━━━━━ INPUT
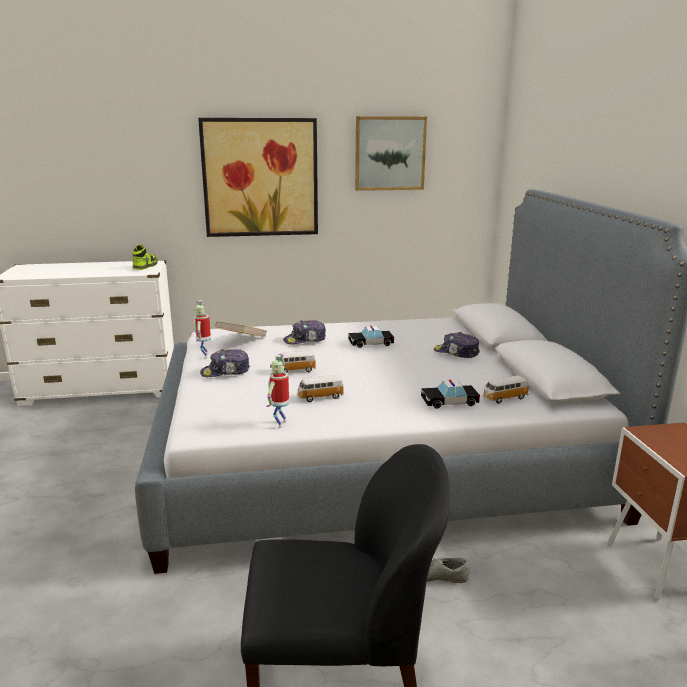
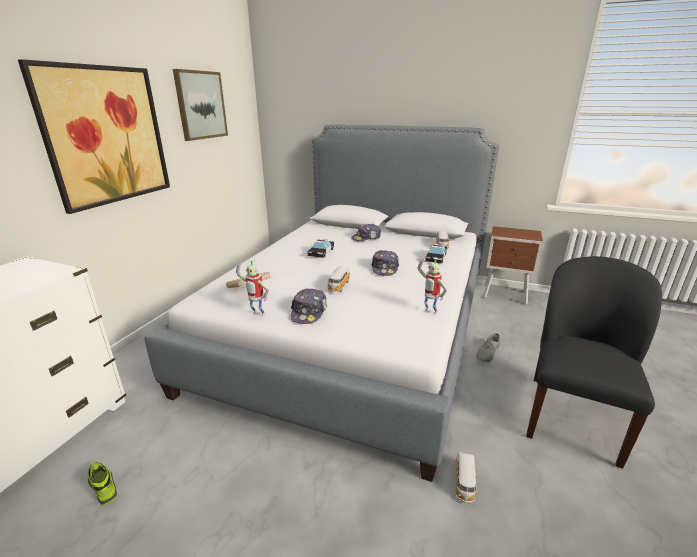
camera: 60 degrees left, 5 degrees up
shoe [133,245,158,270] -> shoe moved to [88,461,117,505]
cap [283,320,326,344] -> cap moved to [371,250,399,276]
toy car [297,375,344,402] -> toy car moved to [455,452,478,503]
━━━━━━━━━━
━━━━━ INPUT
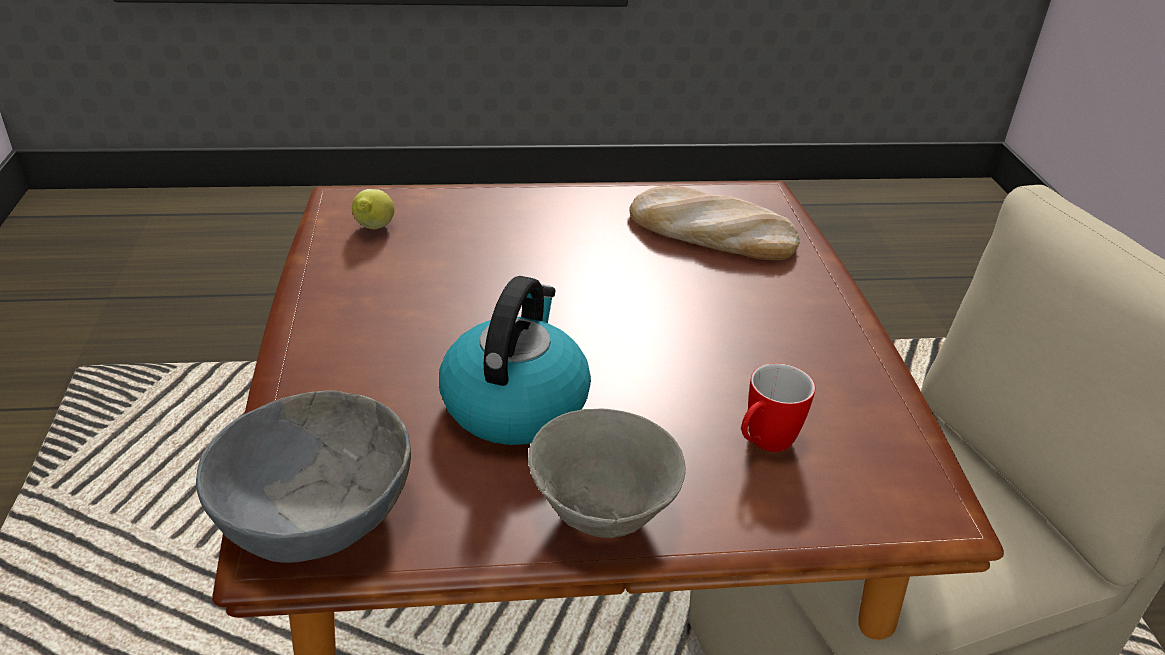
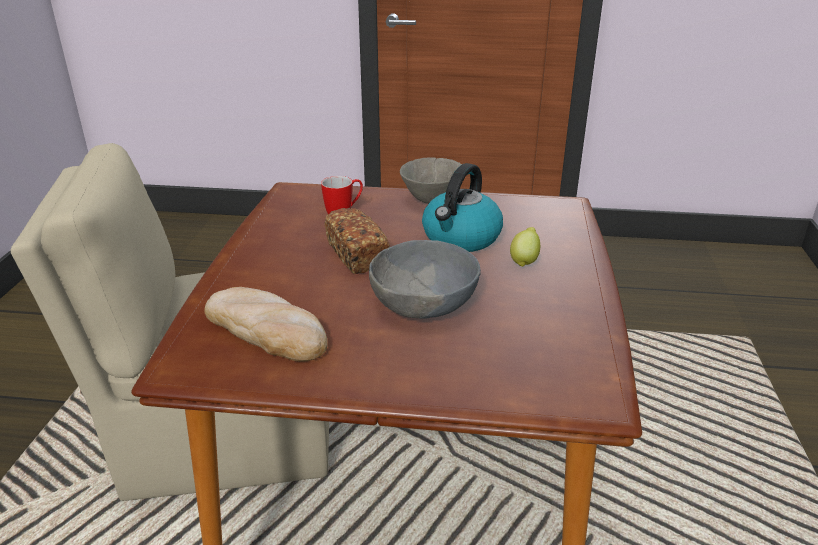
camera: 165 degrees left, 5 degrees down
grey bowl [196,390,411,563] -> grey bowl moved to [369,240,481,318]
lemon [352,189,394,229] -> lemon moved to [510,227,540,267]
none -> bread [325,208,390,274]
━━━━━━━━━━
* [ASSIGNMENT]
List the lines of the material in which the word "camera" occurs.

* [RESULT OF THE EXERCISE]
camera: 60 degrees left, 5 degrees up
camera: 165 degrees left, 5 degrees down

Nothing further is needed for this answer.